J’ai l’air de plaisanter mais, au fond, je suis inquiet. Il n’y a aucun mal à enseigner les bonnes manières aux enfants, au contraire; mais il me semble que toutes ces formules à rallonge viennent d’ailleurs, de pays orientaux obsédés par l’idée qu’il ne suffit pas d’être musulman: il faut l’être plus que son voisin. Rien à voir avec les formules simples que j’entendais dans mon enfance et qui avaient, certes, un soubassement religieux mais beaucoup moins marqué.
Je me suis alors rappelé un texte fondamental que nous avions étudié au lycée, les Cinq mémoires sur l’instruction publique (1791) de Condorcet. L’auteur commence par établir une distinction cruciale entre «éduquer» (c’est le rôle des parents) et «instruire» (c’est le rôle de l’école).
Éduquer, conformément à l’étymologie (ducere, en latin, signifie «conduire»), c’est accompagner l’enfant dans la constitution de sa personnalité future.
Ici, une question se pose. Qui choisit la personnalité souhaitée? On peut retourner la question dans tous les sens, la réponse fait forcément intervenir les parents, même si l’État et la société devraient également avoir leur mot à dire: il est souhaitable que l’éducation produise de bons citoyens, respectueux des lois et de l’art du vivre-ensemble.

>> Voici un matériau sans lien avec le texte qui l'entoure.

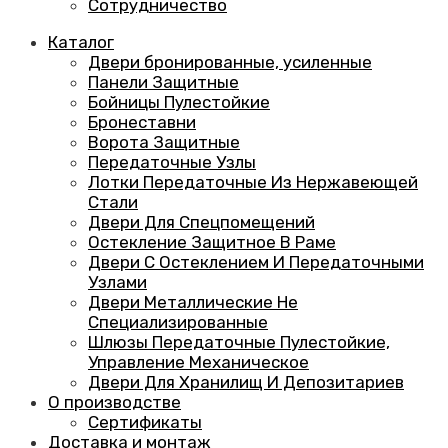
Сотрудничество
Каталог
Двери бронированные, усиленные
Панели Защитные
Бойницы Пулестойкие
Бронеставни
Ворота Защитные
Передаточные Узлы
Лотки Передаточные Из Нержавеющей
Стали
Двери Для Спецпомещений
Остекление Защитное В Раме
Двери С Остеклением И Передаточными
Узлами
Двери Металлические Не
Специализированные
Шлюзы Передаточные Пулестойкие,
Управление Механическое
Двери Для Хранилищ И Депозитариев
О производстве
Сертификаты
Доставка и монтаж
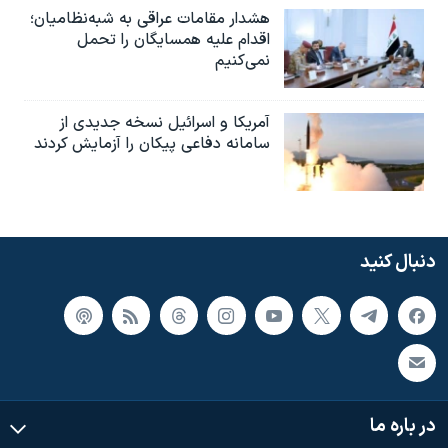
هشدار مقامات عراقی به شبه‌نظامیان؛
اقدام علیه همسایگان را تحمل
نمی‌کنیم
آمریکا و اسرائیل نسخه جدیدی از
سامانه دفاعی پیکان را آزمایش کردند
دنبال کنید
در باره ما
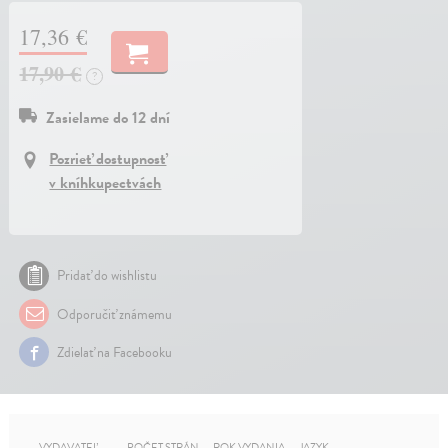
17,36 €
17,90 €
?
Zasielame do 12 dní
Pozrieť dostupnosť
v kníhkupectvách
Pridať do wishlistu
Odporučiť známemu
Zdielať na Facebooku
VYDAVATEĽ
POČET STRÁN
ROK VYDANIA
JAZYK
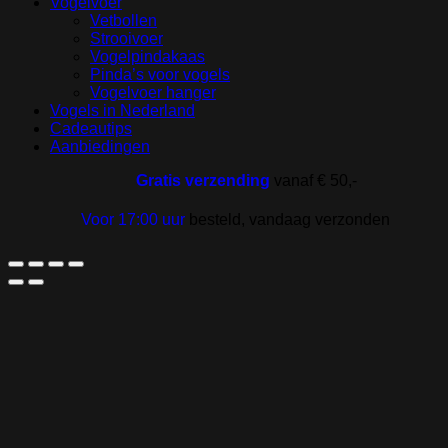
Vogelvoer
Vetbollen
Strooivoer
Vogelpindakaas
Pinda’s voor vogels
Vogelvoer hanger
Vogels in Nederland
Cadeautips
Aanbiedingen
Gratis verzending
vanaf € 50,-
Voor 17:00 uur
besteld, vandaag verzonden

Mais bon, convenons que l’éducation, c’est d’abord la responsabilité des parents et que ce sont eux qui choisissent le but à atteindre, la personnalité qu’ils souhaitent pour leurs enfants. (Rassurons-nous, il est assez rare de rencontrer un géniteur qui entend faire de son fils un psychopathe et de sa fille une névrosée.)

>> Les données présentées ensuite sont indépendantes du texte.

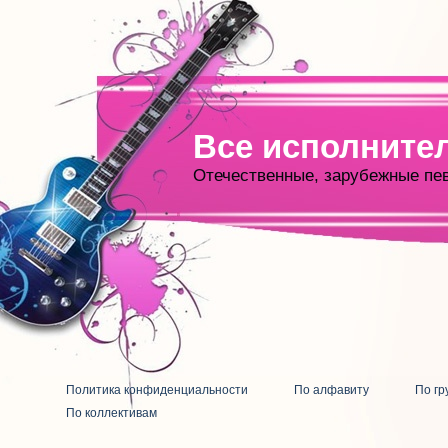
Все исполните
Отечественные, зарубежные пе
Политика конфиденциальности
По алфавиту
По гр
По коллективам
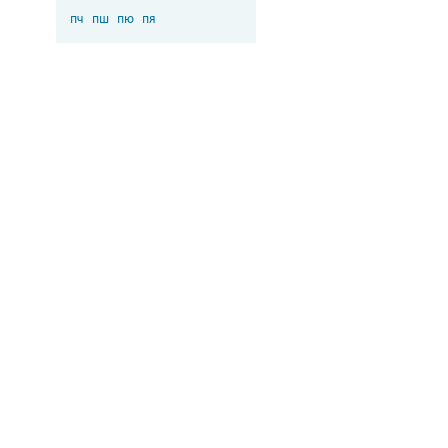
пч
пш
пю
пя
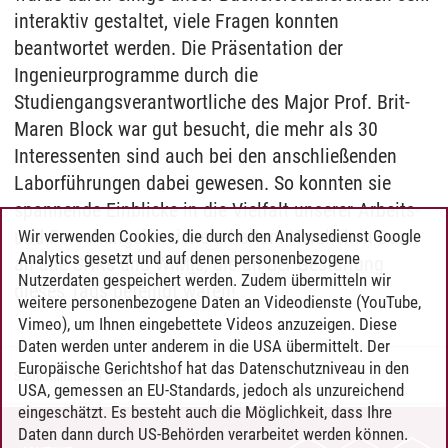
interaktiv gestaltet, viele Fragen konnten
beantwortet werden. Die Präsentation der
Ingenieurprogramme durch die
Studiengangsverantwortliche des Major Prof. Brit-
Maren Block war gut besucht, die mehr als 30
Interessenten sind auch bei den anschließenden
Laborführungen dabei gewesen. So konnten sie
spannende Einblicke in die Vielfalt unserer Arbeits-
und Forschungsbereiche erhalten. Herzlichen Dank
Wir verwenden Cookies, die durch den Analysedienst Google
Analytics gesetzt und auf denen personenbezogene
an alle SHKs und WIMIs, die an der Gestaltung
Nutzerdaten gespeichert werden. Zudem übermitteln wir
dieses Tags beteiligt waren!
weitere personenbezogene Daten an Videodienste (YouTube,
Vimeo), um Ihnen eingebettete Videos anzuzeigen. Diese
Daten werden unter anderem in die USA übermittelt. Der
Europäische Gerichtshof hat das Datenschutzniveau in den
Steffi Kuhlmann
/
05.06.2026
USA, gemessen an EU-Standards, jedoch als unzureichend
eingeschätzt. Es besteht auch die Möglichkeit, dass Ihre
Daten dann durch US-Behörden verarbeitet werden können.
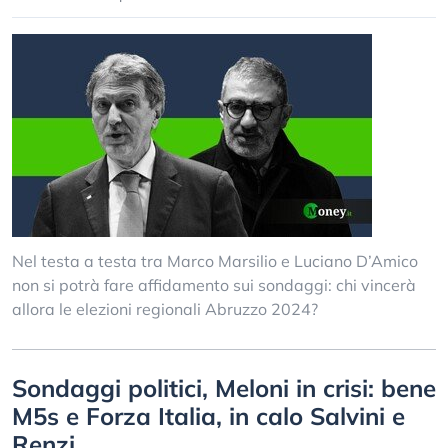
Nel testa a testa tra Marco Marsilio e Luciano D’Amico
non si potrà fare affidamento sui sondaggi: chi vincerà
allora le elezioni regionali Abruzzo 2024?
Sondaggi politici, Meloni in crisi: bene
M5s e Forza Italia, in calo Salvini e
Renzi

Après avoir distingué l’éducation et l’instruction, Condorcet avance immédiatement son idée-phare: l’école doit se borner à l’instruction. En d’autres termes, l’école doit transmettre à l’enfant a) un savoir scientifiquement validé b) des méthodes d’exercice du jugement libre c) les moyens de développer pleinement ses capacités intellectuelles et physiques.
Pour lui, l’école ne doit pas s’occuper d’éducation, en ce sens qu’elle ne doit pas véhiculer des choix idéologiques ou des conceptions morales particulières; en aucun cas, elle ne devrait imposer des options religieuses: cela reste du ressort des familles.

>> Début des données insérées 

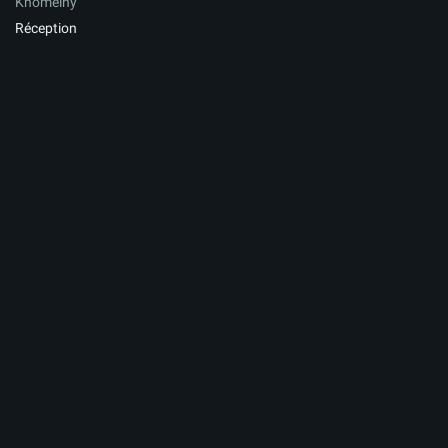
Khomeiny
Réception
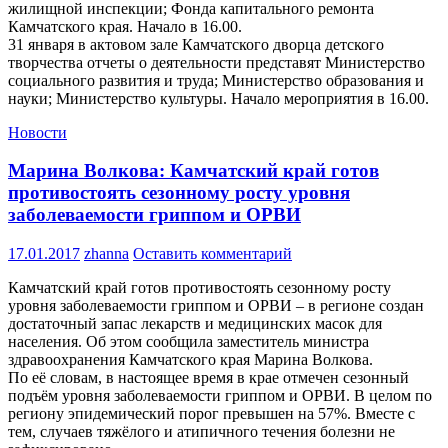
жилищной инспекции; Фонда капитального ремонта
Камчатского края. Начало в 16.00.
31 января в актовом зале Камчатского дворца детского
творчества отчеты о деятельности представят Министерство
социального развития и труда; Министерство образования и
науки; Министерство культуры. Начало мероприятия в 16.00.
Новости
Марина Волкова: Камчатский край готов
противостоять сезонному росту уровня
заболеваемости гриппом и ОРВИ
17.01.2017
zhanna
Оставить комментарий
Камчатский край готов противостоять сезонному росту
уровня заболеваемости гриппом и ОРВИ – в регионе создан
достаточный запас лекарств и медицинских масок для
населения. Об этом сообщила заместитель министра
здравоохранения Камчатского края Марина Волкова.
По её словам, в настоящее время в крае отмечен сезонный
подъём уровня заболеваемости гриппом и ОРВИ. В целом по
региону эпидемический порог превышен на 57%. Вместе с
тем, случаев тяжёлого и атипичного течения болезни не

Si on mélange «éduquer» et «instruire», on donne à l’instituteur/institutrice carte blanche pour «formater» l’enfant selon ses propres croyances ou sa propre idéologie. C’est dangereux.
Prenons comme exemple Abdelmoula, marxiste-léniniste convaincu (c’est son droit) et Daouia, adepte du wahhabisme (c’est son droit). Si on borne l’école à dispenser l’instruction, Abdelmoula sera communiste dans son salon et Daouia islamiste dans son sous-sol, sous l’abaya. À l’école, ils se contenteront d’apprendre aux mouflets à lire, écrire et compter et ne les transformeront pas en petits bolcheviks ou en petits bigots coupeurs de mains.
En revanche, si on confond «éduquer» et «instruire», rien n’empêchera Abdelmoula de dénoncer le renégat Kautsky devant des gamins ahuris et rien n’empêchera Daouia d’annoncer à des petites filles terrorisées -après leur avoir appris à éternuer- que chaque cheveu qui dépasse du foulard, c’est cent mille ans d’enfer.
Il me semble que Condorcet avait raison, non?
Ça vous fait éructer? Rehmek ‘llah!
Et laissons les enfants éternuer en paix.